Justification for selection of repeated dose toxicity via oral route - systemic effects endpoint:
1,1’-(methylimino)-dipropane-2-ol and tris-(2-hydroxypropyl)-amine (CAS 122-20-3) are structurally very similar low molecular weight tertiary amines, which differ only a methyl group and an isopropanol moiety respectively. They are low volatile (vapour pressure ≤ 0.015 hPa) organic compounds with similar specific gravity (1,1’-(methylimino)-dipropane-2-ol: 147.22 g/mol and tris-(2-hydroxypropyl)-amine: 191.27 g/mol) and log Pow values between -0.03 for 1,1’-(methylimino)-dipropane-2-ol and -0.02 for tris-(2-hydroxypropyl)-amine. Moreover, the comparison of the available toxicity data for both compounds indicates a similar toxicological profile: the substances are showing low acute toxicity by the oral route (i.e. oral LD50values for1,1’-(methylimino)-dipropane-2-ol of 2150 mg/kg bw and beyond 5000 mg/kg bw for tris-(2-hydroxypropyl)-amine).
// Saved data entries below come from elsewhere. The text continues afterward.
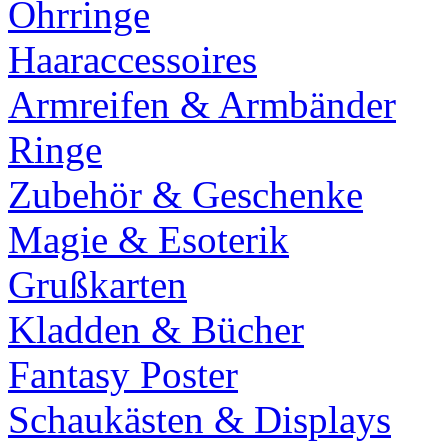
Ohrringe
Haaraccessoires
Armreifen & Armbänder
Ringe
Zubehör & Geschenke
Magie & Esoterik
Grußkarten
Kladden & Bücher
Fantasy Poster
Schaukästen & Displays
Tris-(2-hydroxypropyl)-amine is irritating to the eyes, whereas 1,1’-(methylimino)-dipropane-2-ol shows corrosive properties. The chemical difference between those two structures apparently do not affect the anticipated toxicity. Therefore, tris-(2-hydroxypropyl)-amine is regarded as appropriate for read across.
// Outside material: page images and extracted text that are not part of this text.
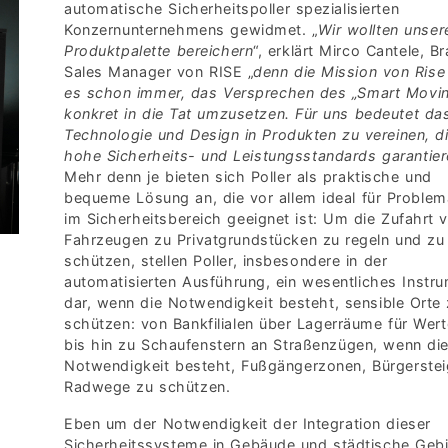
automatische Sicherheitspoller spezialisierten
Konzernunternehmens gewidmet. „
Wir wollten unser
Produktpalette bereichern
“, erklärt Mirco Cantele, B
Sales Manager von RISE „
denn die Mission von Rise
es schon immer, das Versprechen des „Smart Movi
konkret in die Tat umzusetzen. Für uns bedeutet da
Technologie und Design in Produkten zu vereinen, d
hohe Sicherheits- und Leistungsstandards garantie
Mehr denn je bieten sich Poller als praktische und
bequeme Lösung an, die vor allem ideal für Problem
im Sicherheitsbereich geeignet ist: Um die Zufahrt 
Fahrzeugen zu Privatgrundstücken zu regeln und zu
schützen, stellen Poller, insbesondere in der
automatisierten Ausführung, ein wesentliches Instr
dar, wenn die Notwendigkeit besteht, sensible Orte
schützen: von Bankfilialen über Lagerräume für Wert
bis hin zu Schaufenstern an Straßenzügen, wenn di
Notwendigkeit besteht, Fußgängerzonen, Bürgerste
Radwege zu schützen.
Eben um der Notwendigkeit der Integration dieser
Sicherheitssysteme in Gebäude und städtische Gebi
Justification for selection of repeated dose toxicity dermal - systemic effects endpoint:
1,1’-(methylimino)-dipropane-2-ol and tris-(2-hydroxypropyl)-amine (CAS 122-20-3) are structurally very similar low molecular weight tertiary amines, which differ only a methyl group and an isopropanol moiety respectively. They are low volatile (vapour pressure ≤ 0.015 hPa) organic compounds with similar specific gravity (1,1’-(methylimino)-dipropane-2-ol: 147.22 g/mol and tris-(2-hydroxypropyl)-amine: 191.27 g/mol) and log Pow values between -0.03 for 1,1’-(methylimino)-dipropane-2-ol and -0.02 for tris-(2-hydroxypropyl)-amine. Moreover, the comparison of the available toxicity data for both compounds indicates a similar toxicological profile: the substances are showing low acute toxicity by the oral route (i.e. oral LD50values for1,1’-(methylimino)-dipropane-2-ol of 2150 mg/kg bw and beyond 5000 mg/kg bw for tris-(2-hydroxypropyl)-amine). Tris-(2-hydroxypropyl)-amine is irritating to the eyes, whereas 1,1’-(methylimino)-dipropane-2-ol shows corrosive properties. The chemical difference between those two structures apparently do not affect the anticipated toxicity. Therefore, tris-(2-hydroxypropyl)-amine is regarded as appropriate for read across.

Justification for classification or non-classification

Based on the results of the oral and dermal repeated dose toxicity studies for tris-(2-hydroxypropyl)-amine, 1,1’-(methylimino)-dipropane-2-ol does not need to be classified according to Directive 67/548/EEC and according to the EU Classification, Labelling and Packaging of Substances and Mixtures (CLP) Regulation (EC) No. 1272/2008.